• [Text shown]:
===

# HGV Driving



## Nataliejchristie (Jan 19, 2011)

Hi,

I am struggling to find any information on driving HGV vehicles in Portugal with a UK licence, can anyone help please!?


----------



## siobhanwf (Mar 20, 2009)

Are you looking to come here and work as an HGV driver? I have a HGV driver neighbour and will ask him is he knows any particulars if this is what you are planning to do.


----------



## siobhanwf (Mar 20, 2009)

In the meantime you might find some useful information at :
Transports Friend - Driver Licensing


----------



## Nataliejchristie (Jan 19, 2011)

siobhanwf said:


> Are you looking to come here and work as an HGV driver? I have a HGV driver neighbour and will ask him is he knows any particulars if this is what you are planning to do.


Siobhan,

Thanks for replying! My partner Jamie has been driving in the UK for 15 years and has a clean licence. We are moving to Portugal July 2011 and visiting in 4 weeks so any information on finding HGV work, the hours, pay etc. would be a fantastic help if your neighbour knows...

Natalie


----------



## siobhanwf (Mar 20, 2009)

Nataliejchristie said:


> Siobhan,
> 
> Thanks for replying! My partner Jamie has been driving in the UK for 15 years and has a clean licence. We are moving to Portugal July 2011 and visiting in 4 weeks so any information on finding HGV work, the hours, pay etc. would be a fantastic help if your neighbour knows...
> 
> Natalie


Where will you be living here?


----------



## siobhanwf (Mar 20, 2009)

Just had a thought and this company is one of the largest transport companies in Portugal.... a bit like eddie stobbart in the UK

Trabalhe Connosco Luís Simões

they even have an english translation of some of the pages Homepage Luís Simões


----------



## Nataliejchristie (Jan 19, 2011)

siobhanwf said:


> Where will you be living here?


Originally the Lisbon area, but may work in the city and commute from a rural area? Do you recommend anywhere for a couple with a 5 year old? I plan to teach English..


----------

===

• [Data records]:
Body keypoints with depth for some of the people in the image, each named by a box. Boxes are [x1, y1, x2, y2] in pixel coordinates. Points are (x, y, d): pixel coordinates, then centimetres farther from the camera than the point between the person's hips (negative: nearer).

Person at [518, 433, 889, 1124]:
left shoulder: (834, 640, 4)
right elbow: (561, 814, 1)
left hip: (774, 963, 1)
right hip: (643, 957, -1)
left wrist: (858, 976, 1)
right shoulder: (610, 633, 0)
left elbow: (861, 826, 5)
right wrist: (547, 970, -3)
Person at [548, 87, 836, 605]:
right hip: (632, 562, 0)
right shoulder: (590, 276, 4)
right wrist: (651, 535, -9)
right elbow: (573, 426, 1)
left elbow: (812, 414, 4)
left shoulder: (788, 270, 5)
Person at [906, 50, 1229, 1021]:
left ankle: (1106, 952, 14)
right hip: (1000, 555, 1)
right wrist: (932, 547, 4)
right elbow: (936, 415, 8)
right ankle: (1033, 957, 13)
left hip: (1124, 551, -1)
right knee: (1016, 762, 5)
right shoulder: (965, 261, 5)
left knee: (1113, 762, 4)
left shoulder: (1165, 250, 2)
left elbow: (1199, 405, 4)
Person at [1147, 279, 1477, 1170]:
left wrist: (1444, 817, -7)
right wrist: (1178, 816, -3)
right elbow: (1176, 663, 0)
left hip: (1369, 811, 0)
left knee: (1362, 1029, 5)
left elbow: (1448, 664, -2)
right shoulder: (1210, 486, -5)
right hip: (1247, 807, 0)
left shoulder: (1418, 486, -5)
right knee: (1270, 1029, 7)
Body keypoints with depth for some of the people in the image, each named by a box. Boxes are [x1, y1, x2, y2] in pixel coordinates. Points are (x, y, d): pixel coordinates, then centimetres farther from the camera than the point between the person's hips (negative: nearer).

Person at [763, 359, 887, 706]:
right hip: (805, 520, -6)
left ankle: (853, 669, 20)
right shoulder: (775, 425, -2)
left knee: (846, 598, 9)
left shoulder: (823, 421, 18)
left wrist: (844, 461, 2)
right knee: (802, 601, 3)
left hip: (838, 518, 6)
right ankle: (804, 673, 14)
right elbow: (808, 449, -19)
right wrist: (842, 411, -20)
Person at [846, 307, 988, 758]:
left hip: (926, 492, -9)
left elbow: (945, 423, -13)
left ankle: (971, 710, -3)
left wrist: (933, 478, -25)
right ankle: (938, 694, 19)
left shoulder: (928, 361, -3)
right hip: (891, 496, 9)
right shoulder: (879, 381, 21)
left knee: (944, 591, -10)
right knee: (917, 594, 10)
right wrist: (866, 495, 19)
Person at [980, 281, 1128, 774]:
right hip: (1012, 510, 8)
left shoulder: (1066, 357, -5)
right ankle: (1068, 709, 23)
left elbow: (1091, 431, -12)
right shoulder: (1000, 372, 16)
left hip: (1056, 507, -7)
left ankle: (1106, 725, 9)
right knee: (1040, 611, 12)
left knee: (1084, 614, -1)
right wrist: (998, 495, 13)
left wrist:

===

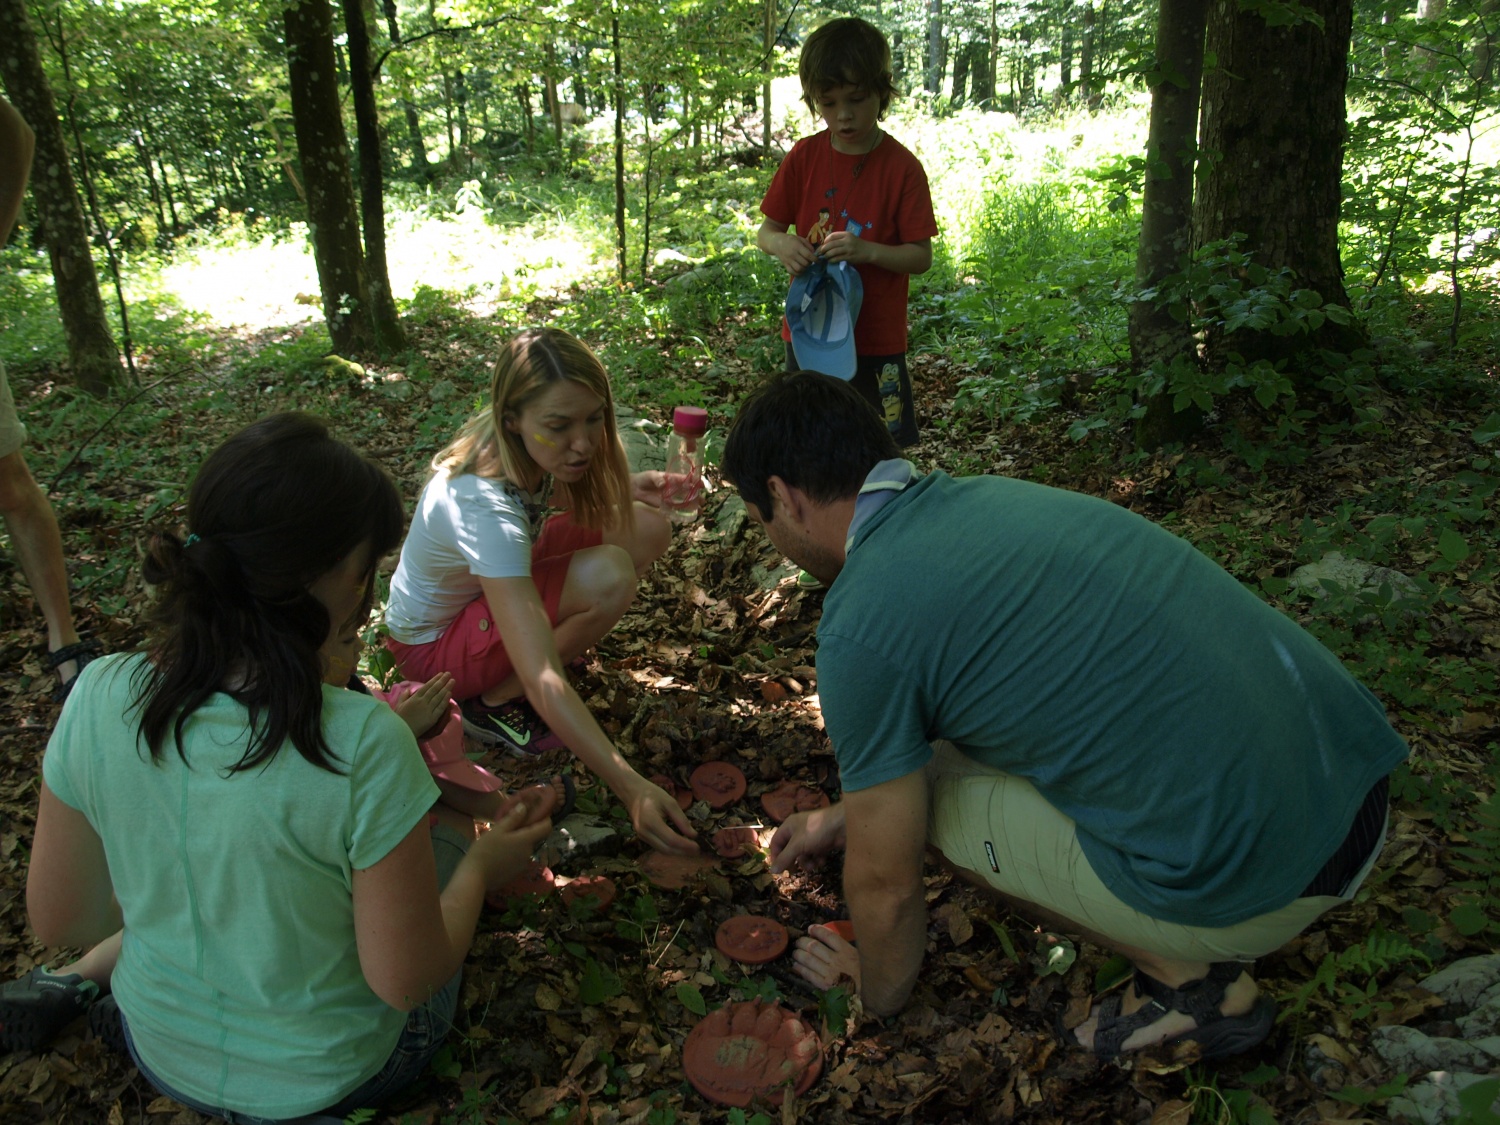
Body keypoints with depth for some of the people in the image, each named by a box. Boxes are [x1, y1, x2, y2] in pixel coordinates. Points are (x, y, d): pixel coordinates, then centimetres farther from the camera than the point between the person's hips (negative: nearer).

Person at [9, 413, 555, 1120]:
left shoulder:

===

• [Activities]:
1. List the titles of the web pages that the forum thread on HGV driving names as sources of information.
2. Reproduce the passage of the forum thread on HGV driving, starting at "# HGV Driving" and ending at "anyone help please!?".

• [Exercise solutions]:
1.
Transports Friend - Driver Licensing
Trabalhe Connosco Luís Simões
Homepage Luís Simões

2.
# HGV Driving



## Nataliejchristie (Jan 19, 2011)

Hi,

I am struggling to find any information on driving HGV vehicles in Portugal with a UK licence, can anyone help please!?